Data for this task:
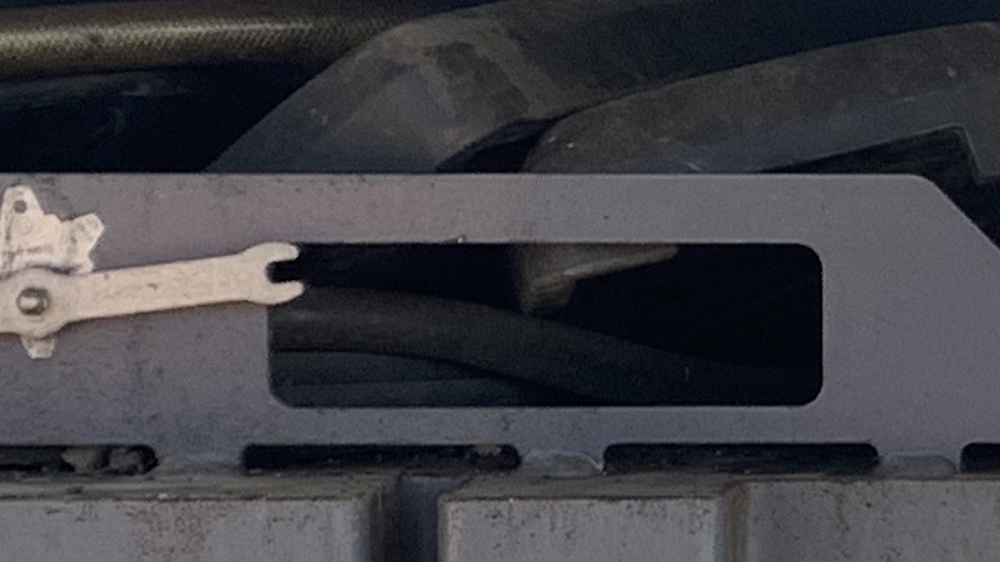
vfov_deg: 6.9
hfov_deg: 12.0
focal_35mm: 175
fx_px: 4639
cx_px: 1199
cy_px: 384
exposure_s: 1/360
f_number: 1.8
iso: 25
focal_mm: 4.25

Action item:
With pictures excluded, the material is to be written out exactly as given.

Your solution:
vfov_deg: 6.9
hfov_deg: 12.0
focal_35mm: 175
fx_px: 4639
cx_px: 1199
cy_px: 384
exposure_s: 1/360
f_number: 1.8
iso: 25
focal_mm: 4.25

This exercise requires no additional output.